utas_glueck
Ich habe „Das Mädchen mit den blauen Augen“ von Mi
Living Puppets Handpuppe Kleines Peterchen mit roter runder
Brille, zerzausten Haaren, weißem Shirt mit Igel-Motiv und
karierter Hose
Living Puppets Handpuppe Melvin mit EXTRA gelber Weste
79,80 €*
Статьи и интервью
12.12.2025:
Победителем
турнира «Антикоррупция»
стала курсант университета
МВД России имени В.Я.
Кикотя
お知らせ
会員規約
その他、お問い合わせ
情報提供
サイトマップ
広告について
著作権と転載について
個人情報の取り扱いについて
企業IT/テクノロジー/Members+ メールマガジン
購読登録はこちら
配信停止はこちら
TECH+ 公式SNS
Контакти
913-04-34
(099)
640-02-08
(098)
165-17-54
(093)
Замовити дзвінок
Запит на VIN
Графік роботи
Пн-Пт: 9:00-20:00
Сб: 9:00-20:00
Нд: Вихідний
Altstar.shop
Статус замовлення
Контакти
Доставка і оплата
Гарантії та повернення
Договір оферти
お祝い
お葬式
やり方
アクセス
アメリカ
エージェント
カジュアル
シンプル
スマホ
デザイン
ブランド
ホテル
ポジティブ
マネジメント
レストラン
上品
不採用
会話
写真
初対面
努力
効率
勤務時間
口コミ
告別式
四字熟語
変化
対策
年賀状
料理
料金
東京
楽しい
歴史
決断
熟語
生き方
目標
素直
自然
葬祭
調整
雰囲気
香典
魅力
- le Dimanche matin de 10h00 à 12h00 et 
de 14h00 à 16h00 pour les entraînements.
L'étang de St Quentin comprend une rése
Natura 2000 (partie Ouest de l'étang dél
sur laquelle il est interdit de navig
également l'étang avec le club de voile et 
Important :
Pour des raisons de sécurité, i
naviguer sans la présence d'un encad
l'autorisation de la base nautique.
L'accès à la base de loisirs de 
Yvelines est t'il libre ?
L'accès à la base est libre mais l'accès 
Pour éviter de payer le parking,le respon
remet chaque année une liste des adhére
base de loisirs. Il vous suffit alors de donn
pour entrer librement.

> **Your goal**
Only what runs from the line containing "L'étang de St Quentin comprend une rése" through the final line of the entries above belongs in the answer, restated exactly.

> **Response for this exercise**
L'étang de St Quentin comprend une rése
Natura 2000 (partie Ouest de l'étang dél
sur laquelle il est interdit de navig
également l'étang avec le club de voile et 
Important :
Pour des raisons de sécurité, i
naviguer sans la présence d'un encad
l'autorisation de la base nautique.
L'accès à la base de loisirs de 
Yvelines est t'il libre ?
L'accès à la base est libre mais l'accès 
Pour éviter de payer le parking,le respon
remet chaque année une liste des adhére
base de loisirs. Il vous suffit alors de donn
pour entrer librement.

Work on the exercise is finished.